Kelas satu diakhiri dengan kau yang mendapatkan deretan
nilai yang memuaskan pada mata pelajaran yang tadinya hampir membuatmu tinggal
kelas. Delapan koma lima untuk Matematika, delapan untuk Fisika, delapan koma
dua untuk Geografi, dan tujuh koma delapan untuk Akuntansi.
Pada Kimia kau mendapatkan lima koma sembilan, angka yang
sebenarnya lumayan baik jika mengingat bagaimana kau menolak sama sekali untuk
mempelajari apapun tentang Kimia. Bahasa Inggris-mu mendapat nilai sembilan
koma delapan, nyaris sempurna, nilai paling tinggi satu angkatan.
Setelah pembagian rapor, kau mentraktir Aksa, aku, dan Ditya
makan di Peinture. Secara resmi grup studi mingguan kita berakhir hari itu. Ben
menyapa kedatangan kita dengan sebuah lambaian, sementara inderanya yang lain
fokus pada lukisan yang ia kerjakan. Ditya mengelitiki tubuh Ben hingga ia
menyerah dan bergabung bersama, dan kita semua tertawa hingga petang.
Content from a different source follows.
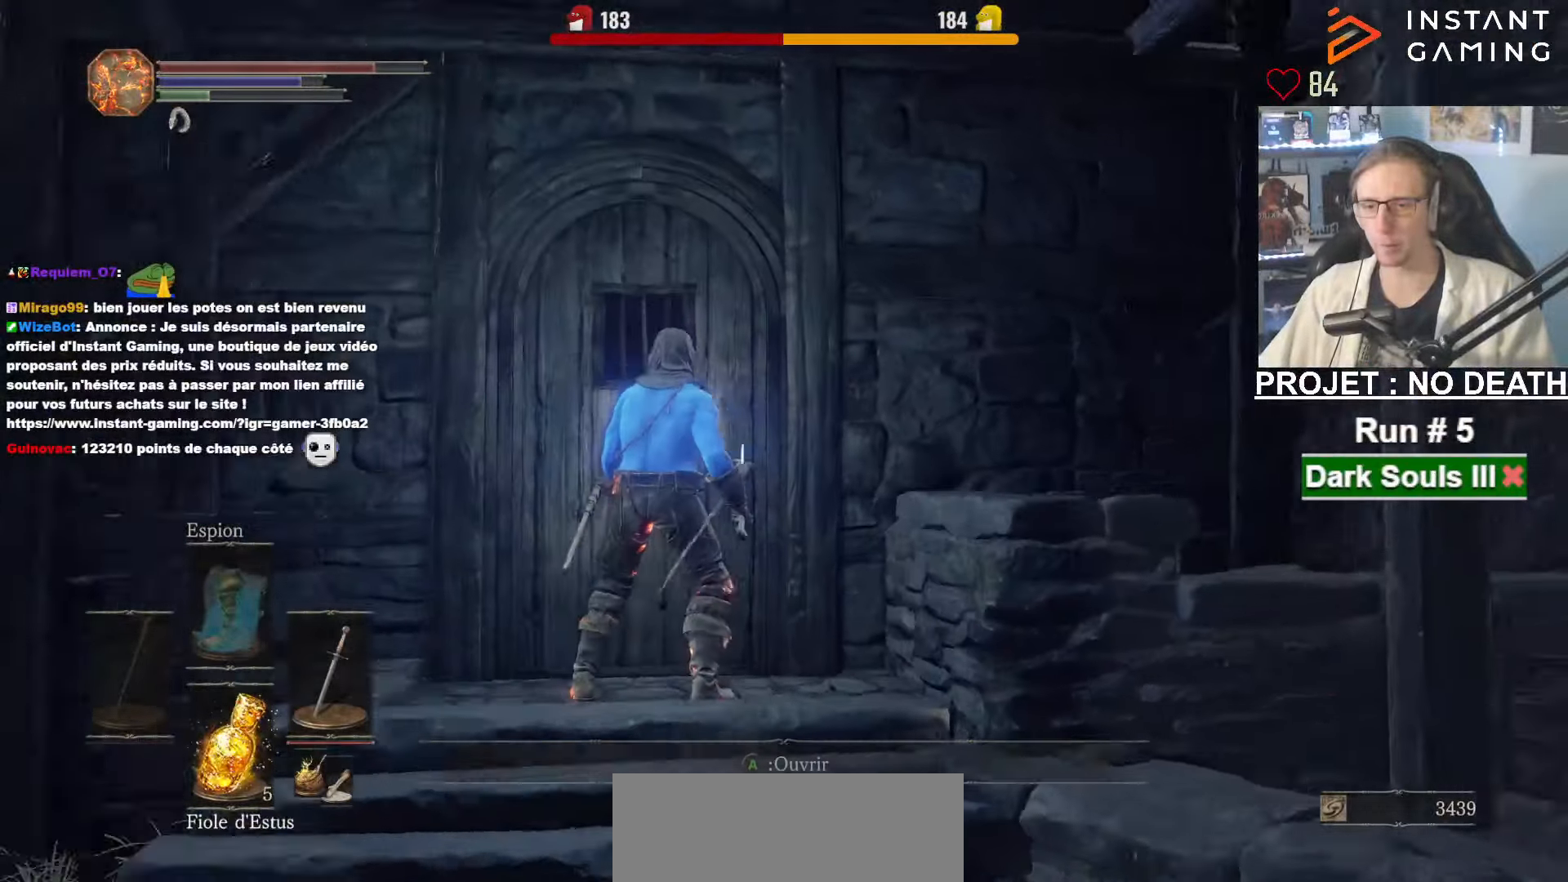
{"keys": ["space", "z"], "mouse": [], "events": [[67, "mouse_wheel", "up"]]}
“Lo nggak lihat tadi Pak Ludo hampir nangis bangga? Delapan
koma dua untuk Geografi!” tanya Ed balik, tertawa. “Gue seneng bukan cuma
gara-gara nilai bagus. Gue seneng karena banyak hal bagus yang terjadi setelah
ada lo.”
“Hal bagus?”
Kau tersenyum kali itu. “Tadinya gue kira SMU bakal
ngebosenin. Ada hal buruk waktu kenaikan ke SMU, dan tadinya gue nggak nyangka
ada orang kayak lo... yang bikin segalanya jadi lumayan menarik.”
Aku begitu terkesima aku tidak bisa menjawab apa-apa. Aku
bahkan lupa hal buruk yang dikatakannya pasti berkaitan dengan kepergian Vivi.
Hari itu berakhir dengan kau mengantarku pulang ke rumah,
tapi kali itu kau tidak langsung pergi.
Ada lampu jalan yang baru dipasang di
depan gang tempat rumahku tinggal. Kau memandangi pekarangan dan tampak depan
kediamanku dalam diam untuk sejenak. Mungkin itu adalah pertama kalinya kau
benar-benar turun dari mobil, dan memperhatikan seperti apa tempat tinggalku.
Aku bisa menebak kalau kau terkejut; dan aku takut sekali kau mengatakan
sesuatu yang menyakitkan tentang rumahku ini.
Setelah beberapa saat berlalu dan kau tidak kunjung masuk
kembali ke mobil, aku pun bertanya lamat-lamat, “Em... mau masuk?”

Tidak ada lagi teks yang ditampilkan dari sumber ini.